• EXTRAIT SOURCE:
__________________________________________________
Déclare de plus le dit Sieur TALHOIT que lorsqu'on remontrait
au dit Sieur Gouverneur la manière qu'on faisait la justice
du temps des autres Gouverneurs, suivant les
ordres de Monsieur Jacob de la HAYE Vice-Roi
le dit Sieur Gouverneur aurait répondu que ces gens là
n'auraient jamais eu des ordres comme lui et
que le dit Sieur de la HAYE était un petit coquin et
un affronteur, et que les autres Gouverneurs ci-devant
n'étaient que des voleurs.
Déclare de plus le dit Sieur TALHOIT que Monsieur de CHAUVIGNY
a fait porter fort souvent des barils de vin et
d'eau-de-vie régalant les uns et les autres tant chez
les habitants que dans sa chambre, le dit Sieur Gouverneur
lui faisant porter autant d'honneur qu'à lui même
et approuvant tout ce qu'il faisait, disant que c'était
son grand ami et lui servant de secrétaire.
__________________________________________________
• DONNÉES DE TRAVAIL:
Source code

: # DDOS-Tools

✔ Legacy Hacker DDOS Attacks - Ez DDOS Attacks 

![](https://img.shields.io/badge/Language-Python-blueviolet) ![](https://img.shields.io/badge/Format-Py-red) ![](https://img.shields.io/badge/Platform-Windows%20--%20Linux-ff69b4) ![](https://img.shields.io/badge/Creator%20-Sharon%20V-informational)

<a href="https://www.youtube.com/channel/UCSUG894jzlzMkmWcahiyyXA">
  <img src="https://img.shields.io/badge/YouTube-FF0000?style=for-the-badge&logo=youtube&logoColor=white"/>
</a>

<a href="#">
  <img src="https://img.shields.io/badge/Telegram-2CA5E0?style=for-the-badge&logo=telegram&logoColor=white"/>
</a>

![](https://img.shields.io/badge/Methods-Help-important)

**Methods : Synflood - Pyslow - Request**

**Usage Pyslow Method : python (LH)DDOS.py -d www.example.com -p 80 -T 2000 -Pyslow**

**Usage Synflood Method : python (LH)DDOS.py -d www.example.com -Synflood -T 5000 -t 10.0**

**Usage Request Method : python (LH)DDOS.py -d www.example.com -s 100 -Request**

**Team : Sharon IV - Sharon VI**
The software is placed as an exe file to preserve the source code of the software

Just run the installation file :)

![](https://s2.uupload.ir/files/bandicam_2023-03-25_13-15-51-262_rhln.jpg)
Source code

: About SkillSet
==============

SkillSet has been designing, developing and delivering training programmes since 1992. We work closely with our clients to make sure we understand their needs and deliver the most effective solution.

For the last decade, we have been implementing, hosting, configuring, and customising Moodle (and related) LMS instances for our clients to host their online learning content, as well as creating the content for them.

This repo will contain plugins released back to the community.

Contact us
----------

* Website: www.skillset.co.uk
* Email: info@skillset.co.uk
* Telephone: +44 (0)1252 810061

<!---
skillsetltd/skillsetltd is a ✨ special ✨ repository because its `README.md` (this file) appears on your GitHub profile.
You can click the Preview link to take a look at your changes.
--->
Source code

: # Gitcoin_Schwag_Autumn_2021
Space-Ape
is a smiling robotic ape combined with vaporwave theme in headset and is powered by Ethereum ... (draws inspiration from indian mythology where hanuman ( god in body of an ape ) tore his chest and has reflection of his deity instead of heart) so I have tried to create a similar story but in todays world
__________________________________________________
• QUESTIONS DE COMPRÉHENSION:
1. D'après l'extrait, qu'affirmait le Gouverneur au sujet des gouverneurs qui l'avaient précédé ?
2. Reproduisez les entrées à partir de la ligne contenant « - Sharon VI** » et jusqu'à la fin des entrées, en remplaçant « Moodle » par « Totara » et sans rien modifier d'autre.

• RÉPONSES AUX EXERCICES:
1. Il affirmait qu'ils n'étaient que des voleurs.

2.
**Team : Sharon IV - Sharon VI**
The software is placed as an exe file to preserve the source code of the software

Just run the installation file :)

![](https://s2.uupload.ir/files/bandicam_2023-03-25_13-15-51-262_rhln.jpg)
Source code

: About SkillSet
==============

SkillSet has been designing, developing and delivering training programmes since 1992. We work closely with our clients to make sure we understand their needs and deliver the most effective solution.

For the last decade, we have been implementing, hosting, configuring, and customising Totara (and related) LMS instances for our clients to host their online learning content, as well as creating the content for them.

This repo will contain plugins released back to the community.

Contact us
----------

* Website: www.skillset.co.uk
* Email: info@skillset.co.uk
* Telephone: +44 (0)1252 810061

<!---
skillsetltd/skillsetltd is a ✨ special ✨ repository because its `README.md` (this file) appears on your GitHub profile.
You can click the Preview link to take a look at your changes.
--->
Source code

: # Gitcoin_Schwag_Autumn_2021
Space-Ape
is a smiling robotic ape combined with vaporwave theme in headset and is powered by Ethereum ... (draws inspiration from indian mythology where hanuman ( god in body of an ape ) tore his chest and has reflection of his deity instead of heart) so I have tried to create a similar story but in todays world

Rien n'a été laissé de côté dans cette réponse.